Segment Open

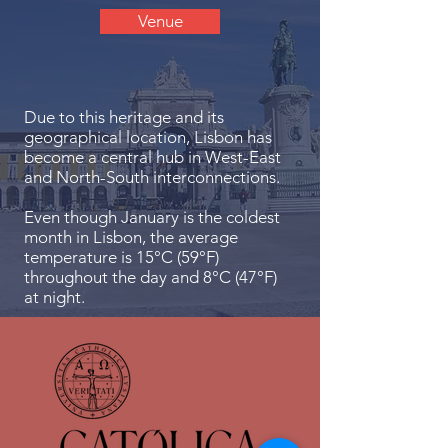
Venue
Due to this heritage and its
geographical location, Lisbon has
become a central hub in West-East
and North-South interconnections.
Even though January is the coldest
month in Lisbon, the average
temperature is 15°C (59°F)
throughout the day and 8°C (47°F)
at night.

Segment Closed

THE PROBLEM: Everything from the line containing "temperature is 15°C (59°F)" through the end of the entries above should be retyped exactly, and nothing else.

EXERCISE OUTPUT:
temperature is 15°C (59°F)
throughout the day and 8°C (47°F)
at night.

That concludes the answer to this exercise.